Bij besluit van 16 mei 2006, voor zover thans van belang, heeft het college de door verzoeker (hierna: [verzoeker]) tegen de besluiten inzake de 20 woningen, 8 appartementen en 22 vrijstaande woningen gemaakte bezwaren ongegrond verklaard en het door hem tegen het besluit inzake de 14 twee-onder-een-kapwoningen gemaakte bezwaar niet-ontvankelijk.

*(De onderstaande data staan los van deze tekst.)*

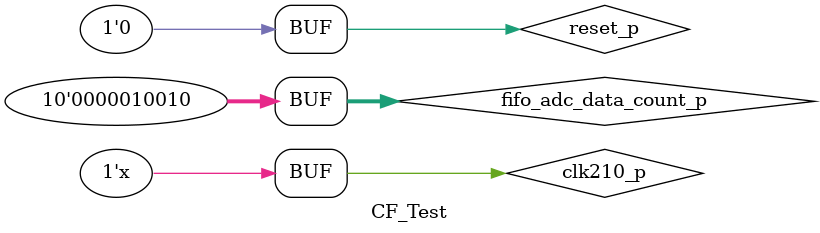
<source format=v>
`timescale 1ns / 1ps


module CF_Test();
    wire fifo_adc_rd_en_p;
    wire [15:0] result_a;
    wire [7:0]  result_c;
    wire [20:0] error;
    reg [9:0]   fifo_adc_data_count_p;
    reg [79:0]  fifo_adc_dout_p;
    
    reg clk210_p = 0;
    reg reset_p  = 0;
    reg [15:0] inputdata [1:16];
    reg [4:0] index = 1;
    processing_top CF_Test(
    .clk210_p                   (clk210_p),                   // INPUT  -  1 bit  - 210 MHz clock
    .reset_p                    (reset_p),                    // INPUT  -  1 bit  - reset
    .fifo_adc_rd_en_p           (fifo_adc_rd_en_p),           // OUTPUT -  1 bit  - read enable to the preprocessing FIFO
    .fifo_adc_data_count_p      (fifo_adc_data_count_p),      // INPUT  - 10 bits - data count of the preprocessing FIFO
    .fifo_adc_dout_p            (fifo_adc_dout_p),            // INPUT  - 80 bits - data out from the preprocessing FIFO (64 bit time stamp and 16 bit ADC value)
    .result_a                   (result_a),
    .result_c                   (result_c),
    .error                      (error)
    );

    
    always
        #1  clk210_p=~clk210_p;
    initial
    begin
        inputdata[1]<=5166;
        inputdata[2]<=5668;
        inputdata[3]<=6142;
        inputdata[4]<=6570;
        inputdata[5]<=6936;
        inputdata[6]<=7224;
        inputdata[7]<=7448;
        inputdata[8]<=7598;
        inputdata[9]<=7686;
        inputdata[10]<=7726;
        inputdata[11]<=7740;
        inputdata[12]<=7684;
        inputdata[13]<=7594;
        inputdata[14]<=7494;
        inputdata[15]<=7354;
        inputdata[16]<=7190;
        #10 reset_p= 1;
        #50 reset_p= 0;
        fifo_adc_data_count_p = 'd18;
    end
    
    always @(posedge clk210_p)
    begin
        if(fifo_adc_rd_en_p & (index < 'd17))
        begin
            fifo_adc_dout_p <= inputdata[index];
            index <= index + 1;
        end
    end
endmodule

</source>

Bij besluit van 8 februari 2007, voor zover thans van belang, heeft het college de door [verzoeker] tegen de besluiten van 22 november 2005 gemaakte bezwaren gegrond verklaard, voor zover het op de bevoegdheid om krachtens artikel 19, tweede lid, van de Wet op de Ruimtelijke Ordening vrijstelling te verlenen ziet en alsnog opnieuw zodanige vrijstelling verleend.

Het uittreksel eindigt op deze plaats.